Segment Open

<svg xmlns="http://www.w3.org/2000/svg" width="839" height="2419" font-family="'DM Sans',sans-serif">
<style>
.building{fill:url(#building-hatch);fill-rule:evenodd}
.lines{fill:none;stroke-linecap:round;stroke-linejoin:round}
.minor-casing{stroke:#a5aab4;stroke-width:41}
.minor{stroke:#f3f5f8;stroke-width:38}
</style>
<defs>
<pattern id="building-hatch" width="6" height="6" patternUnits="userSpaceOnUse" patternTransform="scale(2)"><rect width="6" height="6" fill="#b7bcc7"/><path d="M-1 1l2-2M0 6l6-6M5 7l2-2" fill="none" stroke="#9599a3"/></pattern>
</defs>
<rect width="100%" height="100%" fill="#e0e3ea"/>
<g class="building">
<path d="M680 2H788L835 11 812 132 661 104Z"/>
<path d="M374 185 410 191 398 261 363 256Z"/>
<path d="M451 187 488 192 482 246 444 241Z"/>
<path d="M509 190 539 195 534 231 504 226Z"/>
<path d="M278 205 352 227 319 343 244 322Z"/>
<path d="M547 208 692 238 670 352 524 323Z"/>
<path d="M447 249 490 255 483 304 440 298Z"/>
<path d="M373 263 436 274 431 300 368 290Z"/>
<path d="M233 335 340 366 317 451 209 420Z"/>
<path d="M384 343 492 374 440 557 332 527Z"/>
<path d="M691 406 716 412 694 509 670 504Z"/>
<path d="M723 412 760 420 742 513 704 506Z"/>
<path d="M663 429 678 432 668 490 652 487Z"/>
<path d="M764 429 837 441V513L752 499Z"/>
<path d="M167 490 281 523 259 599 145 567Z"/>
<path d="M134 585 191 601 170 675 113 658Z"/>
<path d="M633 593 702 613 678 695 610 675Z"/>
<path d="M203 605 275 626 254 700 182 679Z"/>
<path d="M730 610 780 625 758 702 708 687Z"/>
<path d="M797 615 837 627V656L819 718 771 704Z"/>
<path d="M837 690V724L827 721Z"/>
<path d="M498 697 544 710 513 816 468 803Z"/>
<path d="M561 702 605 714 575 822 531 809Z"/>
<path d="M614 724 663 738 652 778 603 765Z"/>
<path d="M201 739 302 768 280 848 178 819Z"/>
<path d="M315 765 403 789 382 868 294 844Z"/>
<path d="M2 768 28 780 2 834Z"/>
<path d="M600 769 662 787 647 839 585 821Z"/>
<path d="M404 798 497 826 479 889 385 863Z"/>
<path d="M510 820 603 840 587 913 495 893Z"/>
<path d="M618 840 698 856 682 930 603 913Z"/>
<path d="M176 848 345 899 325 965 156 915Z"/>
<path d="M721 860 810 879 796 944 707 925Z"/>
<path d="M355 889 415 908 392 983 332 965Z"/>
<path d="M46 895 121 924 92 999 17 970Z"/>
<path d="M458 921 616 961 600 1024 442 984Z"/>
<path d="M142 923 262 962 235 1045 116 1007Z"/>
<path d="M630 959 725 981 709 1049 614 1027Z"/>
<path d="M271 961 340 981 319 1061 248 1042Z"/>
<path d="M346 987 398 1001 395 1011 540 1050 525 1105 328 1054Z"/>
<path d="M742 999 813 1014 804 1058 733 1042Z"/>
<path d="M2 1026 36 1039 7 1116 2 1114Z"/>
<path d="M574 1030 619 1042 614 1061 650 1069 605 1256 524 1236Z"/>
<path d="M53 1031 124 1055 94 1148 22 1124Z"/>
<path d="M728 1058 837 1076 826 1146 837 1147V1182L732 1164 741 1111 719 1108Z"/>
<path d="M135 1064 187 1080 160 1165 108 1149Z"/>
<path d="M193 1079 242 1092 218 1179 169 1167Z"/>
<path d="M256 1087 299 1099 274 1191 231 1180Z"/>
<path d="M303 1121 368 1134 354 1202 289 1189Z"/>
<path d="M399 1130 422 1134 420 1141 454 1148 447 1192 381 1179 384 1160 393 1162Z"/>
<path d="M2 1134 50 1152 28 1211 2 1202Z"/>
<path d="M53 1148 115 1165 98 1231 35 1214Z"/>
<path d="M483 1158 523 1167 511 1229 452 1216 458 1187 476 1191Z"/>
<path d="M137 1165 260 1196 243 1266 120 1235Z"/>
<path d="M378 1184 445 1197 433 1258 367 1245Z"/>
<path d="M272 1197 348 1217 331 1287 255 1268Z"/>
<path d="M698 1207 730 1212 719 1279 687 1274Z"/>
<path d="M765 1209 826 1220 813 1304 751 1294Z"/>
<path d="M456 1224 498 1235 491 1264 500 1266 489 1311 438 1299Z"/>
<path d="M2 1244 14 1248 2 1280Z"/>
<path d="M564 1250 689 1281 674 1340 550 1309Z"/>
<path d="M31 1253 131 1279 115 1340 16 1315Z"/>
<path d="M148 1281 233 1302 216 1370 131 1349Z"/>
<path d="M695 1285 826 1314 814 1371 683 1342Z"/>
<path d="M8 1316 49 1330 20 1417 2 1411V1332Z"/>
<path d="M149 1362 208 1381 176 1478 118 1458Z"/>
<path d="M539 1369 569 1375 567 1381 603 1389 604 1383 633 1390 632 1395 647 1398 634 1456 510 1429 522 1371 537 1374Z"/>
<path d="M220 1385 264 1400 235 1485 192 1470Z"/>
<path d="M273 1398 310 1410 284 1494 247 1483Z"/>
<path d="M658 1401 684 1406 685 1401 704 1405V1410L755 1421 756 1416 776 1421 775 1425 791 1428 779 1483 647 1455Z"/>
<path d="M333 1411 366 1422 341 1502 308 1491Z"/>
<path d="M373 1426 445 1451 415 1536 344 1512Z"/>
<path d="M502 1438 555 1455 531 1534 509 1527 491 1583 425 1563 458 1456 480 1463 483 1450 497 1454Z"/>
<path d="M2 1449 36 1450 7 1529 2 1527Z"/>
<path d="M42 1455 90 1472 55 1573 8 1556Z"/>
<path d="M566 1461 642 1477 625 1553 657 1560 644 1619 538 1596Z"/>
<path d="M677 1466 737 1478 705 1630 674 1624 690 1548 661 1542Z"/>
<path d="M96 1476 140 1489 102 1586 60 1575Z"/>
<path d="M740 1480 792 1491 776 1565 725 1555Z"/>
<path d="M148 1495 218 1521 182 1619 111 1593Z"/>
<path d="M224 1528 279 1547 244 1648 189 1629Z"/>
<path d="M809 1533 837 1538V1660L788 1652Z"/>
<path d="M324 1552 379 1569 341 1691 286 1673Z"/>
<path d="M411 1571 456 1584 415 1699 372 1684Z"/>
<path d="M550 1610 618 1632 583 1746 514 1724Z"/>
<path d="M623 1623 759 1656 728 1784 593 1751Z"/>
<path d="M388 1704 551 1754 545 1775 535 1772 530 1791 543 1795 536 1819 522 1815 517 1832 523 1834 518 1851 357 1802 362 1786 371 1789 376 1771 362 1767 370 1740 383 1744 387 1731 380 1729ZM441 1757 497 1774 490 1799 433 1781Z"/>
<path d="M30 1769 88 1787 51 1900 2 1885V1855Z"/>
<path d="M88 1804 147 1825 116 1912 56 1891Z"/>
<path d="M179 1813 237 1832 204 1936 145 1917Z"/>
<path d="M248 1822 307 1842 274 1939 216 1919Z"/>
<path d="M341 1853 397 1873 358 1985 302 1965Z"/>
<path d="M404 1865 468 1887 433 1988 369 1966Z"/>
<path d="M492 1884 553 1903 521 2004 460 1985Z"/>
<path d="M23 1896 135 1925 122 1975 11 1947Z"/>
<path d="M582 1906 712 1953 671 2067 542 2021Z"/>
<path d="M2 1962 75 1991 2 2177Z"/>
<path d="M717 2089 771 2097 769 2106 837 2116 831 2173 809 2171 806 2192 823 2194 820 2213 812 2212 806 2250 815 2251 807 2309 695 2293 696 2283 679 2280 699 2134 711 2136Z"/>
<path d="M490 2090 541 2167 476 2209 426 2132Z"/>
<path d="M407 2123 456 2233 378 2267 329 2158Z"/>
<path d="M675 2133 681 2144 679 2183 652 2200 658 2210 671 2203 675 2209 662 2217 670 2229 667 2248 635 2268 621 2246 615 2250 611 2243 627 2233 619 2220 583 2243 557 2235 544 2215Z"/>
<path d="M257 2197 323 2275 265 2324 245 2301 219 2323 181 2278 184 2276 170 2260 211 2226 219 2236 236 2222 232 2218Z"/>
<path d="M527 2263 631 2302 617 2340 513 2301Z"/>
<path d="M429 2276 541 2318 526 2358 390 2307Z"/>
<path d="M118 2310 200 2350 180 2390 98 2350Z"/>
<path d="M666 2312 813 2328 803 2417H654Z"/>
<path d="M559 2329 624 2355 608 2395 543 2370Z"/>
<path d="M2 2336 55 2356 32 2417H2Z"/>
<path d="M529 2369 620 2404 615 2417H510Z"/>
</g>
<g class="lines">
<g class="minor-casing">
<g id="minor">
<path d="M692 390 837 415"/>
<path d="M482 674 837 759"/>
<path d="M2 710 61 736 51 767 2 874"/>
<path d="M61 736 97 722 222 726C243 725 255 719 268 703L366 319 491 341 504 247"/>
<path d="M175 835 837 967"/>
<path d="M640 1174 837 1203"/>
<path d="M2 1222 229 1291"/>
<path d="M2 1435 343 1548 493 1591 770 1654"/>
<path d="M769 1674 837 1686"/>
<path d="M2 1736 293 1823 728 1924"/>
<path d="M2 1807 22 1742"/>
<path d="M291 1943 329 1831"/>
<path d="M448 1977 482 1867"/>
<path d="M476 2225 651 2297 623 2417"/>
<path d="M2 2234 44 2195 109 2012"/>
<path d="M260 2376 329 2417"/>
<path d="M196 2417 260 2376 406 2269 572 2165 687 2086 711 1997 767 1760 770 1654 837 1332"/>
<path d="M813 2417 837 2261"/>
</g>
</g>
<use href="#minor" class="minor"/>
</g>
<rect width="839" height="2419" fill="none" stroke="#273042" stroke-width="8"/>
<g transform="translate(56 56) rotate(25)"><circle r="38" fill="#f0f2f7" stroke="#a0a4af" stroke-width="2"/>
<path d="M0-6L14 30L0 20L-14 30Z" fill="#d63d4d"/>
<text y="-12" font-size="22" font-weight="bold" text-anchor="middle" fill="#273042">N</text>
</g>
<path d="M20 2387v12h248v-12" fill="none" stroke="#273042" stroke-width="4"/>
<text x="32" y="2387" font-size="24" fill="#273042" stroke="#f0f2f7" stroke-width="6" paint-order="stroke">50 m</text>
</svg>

Segment Closed

▶ Exercise: When a line among the entries above contains "lines", copy it.

▶ Exercise output:
.lines{fill:none;stroke-linecap:round;stroke-linejoin:round}
<g class="lines">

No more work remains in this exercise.